When I stop, I generally think about work. It occupies me my day-to-day life for some 45 hours a week. It occupies my thought-life for probably more like 60. When My mind gravitates to thinking about work when I come to rest. I'm not saying this is all bad - part of it comes from the fact that, on the whole, I really enjoy my job - I really enjoy problem solving, making things quicker, more elegant, more feature-rich, occasionally less buggy (for those who don't know - I'm a software engineer, which is a fancy-sounding title for a computer programmer).

I just wonder whether I would more profitably spend my time thinking about other things. Partly, I generally find thinking about work outside of work unhelpful - generally I go over and over the same thought patterns, without getting anywhere. I reach the same conclusions, and wait until I'm physically at work before I can do anything about them, at which point I've usually forgotten what it was I was thinking about.

Matthew Henry wrote this, in comment on Colossians 3:

We must make heaven our scope and aim, seek the favour of God above, keep up our communion with the upper world by faith, and hope, and holy love, and make it our constant care and business to secure our title to and qualifications for the heavenly bliss. (Matthew Henry's Commentary)

What if instead of tending towards work and labour, my mind tended towards God and rest? What if when I am still, instead of puzzling things out, I talked to God?

There is a river, there is a road
A place of holy riches untold
It's where I'm supposed to be
Where I'm supposed to be
My Heavenly
Heavenly, by Jars of Clary

Stop

"I have stilled and quietened my soul." (Psalm 131:2)
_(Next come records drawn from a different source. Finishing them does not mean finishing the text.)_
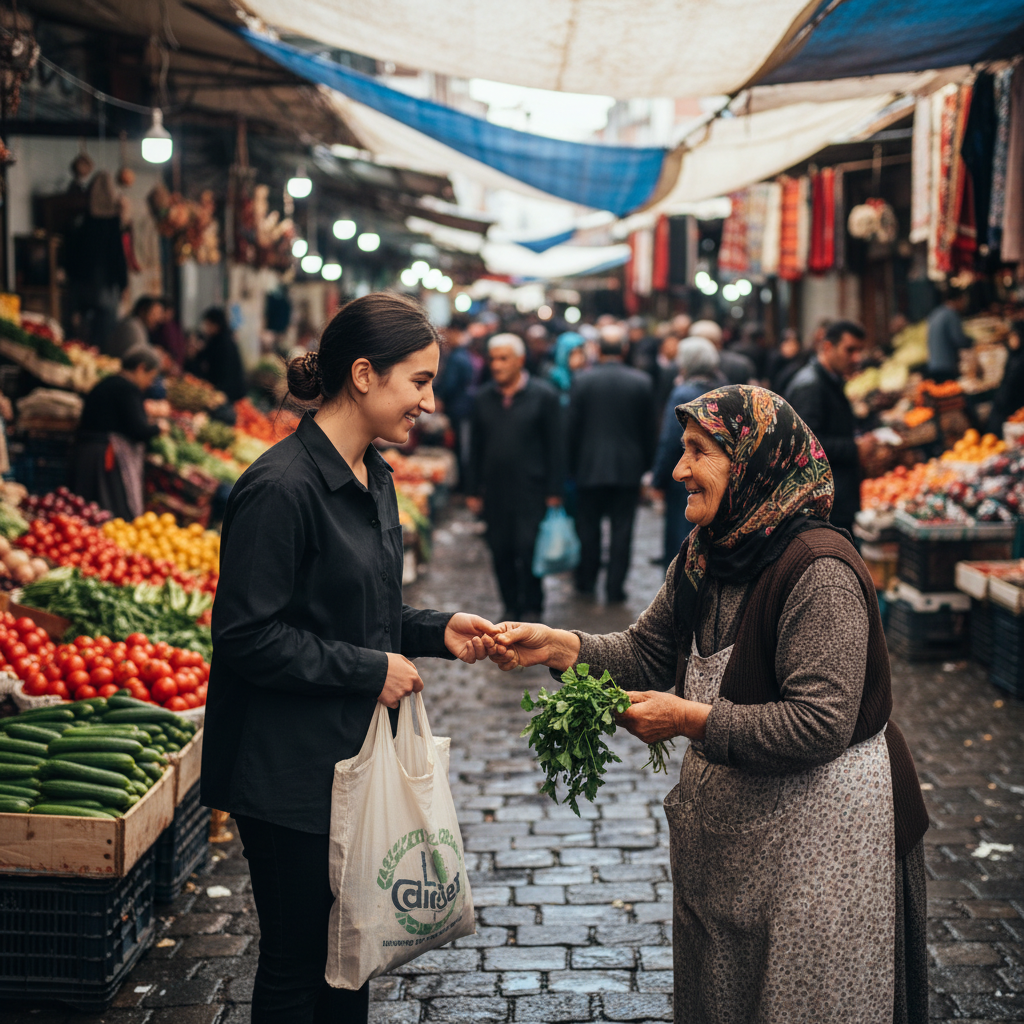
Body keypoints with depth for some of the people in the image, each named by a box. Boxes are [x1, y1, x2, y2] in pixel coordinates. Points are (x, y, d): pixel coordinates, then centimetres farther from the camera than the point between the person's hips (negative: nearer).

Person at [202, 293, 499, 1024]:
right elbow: (246, 635, -21)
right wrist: (371, 670, -17)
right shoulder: (281, 487, -20)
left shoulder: (374, 477, 9)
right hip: (292, 772, -9)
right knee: (298, 963, 6)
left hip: (357, 756, 9)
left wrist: (436, 631, 3)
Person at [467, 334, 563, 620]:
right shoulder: (483, 397, 8)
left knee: (528, 551, -6)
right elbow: (476, 446, 12)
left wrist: (554, 491, -6)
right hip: (495, 491, 4)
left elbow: (554, 446, -2)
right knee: (500, 551, 5)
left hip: (531, 491, -4)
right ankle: (511, 607, 18)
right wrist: (473, 491, 9)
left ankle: (532, 608, 8)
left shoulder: (543, 395, -2)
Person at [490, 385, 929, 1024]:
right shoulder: (705, 559, 3)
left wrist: (688, 719, -23)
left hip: (814, 832, -8)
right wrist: (557, 645, -9)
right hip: (720, 823, 8)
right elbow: (647, 650, 8)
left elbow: (820, 723, -28)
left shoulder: (819, 570, -24)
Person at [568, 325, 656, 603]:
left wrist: (572, 463, 7)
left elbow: (572, 427, -3)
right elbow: (650, 429, 1)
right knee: (622, 530, 5)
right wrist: (645, 463, 12)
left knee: (588, 527, 13)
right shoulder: (641, 381, -5)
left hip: (589, 467, 0)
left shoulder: (583, 380, -7)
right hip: (628, 468, 0)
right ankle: (615, 587, 7)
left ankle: (586, 581, 24)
I've been busy lately. Last week was a busy week - Ozone, Church meeting, home group. When I wasn't out, I was busying myself with doing things. I find genuinely stopping hard. Not in the sense of relaxing, I spend plenty of time relaxing, but I all too rarely spend time reflecting, stopping to think, to listen to God, to meet with God.

All this means when I do stop to spend time with God, my mind is still racing through the challenges of the day. I'm thinking how to overcome the next hurdle in whatever I'm working on; I'm trying to remember what I need to do this evening; I'm mentally going through what I'm doing in the coming week.

All this because I'm out of the habit of stopping. I rush from task to task, activity to activity.

I've tried to change this in the way I work. This week I've been closing out of my e-mail programs and notifiers, except to check every few hours. At the cost of being slightly less connected I am slightly less frenetic. I spend too long each day trying to switch between lots of different thoughts and jobs, which means that my mind is still frantic when I come home. Closing out of my e-mail means I don't feel the need to read things the moment they arrive, regardless of what I'm thinking about at the time.

I want to know the peace of God. I want to know that centredness that comes from having spent time quietening my mind.

The only way to do it? Stop.

I need to stop doing the things I do not need to do. I need to simplify - to find ways to relax that help me meet with God. I love spending time learning by reading God's word. I used to love talking to God, walking in quiet streets in the evening. It's not as if I don't have time - I spend a lot of my free time right now doing things that help me relax, but which do not help me find quiet, and rest.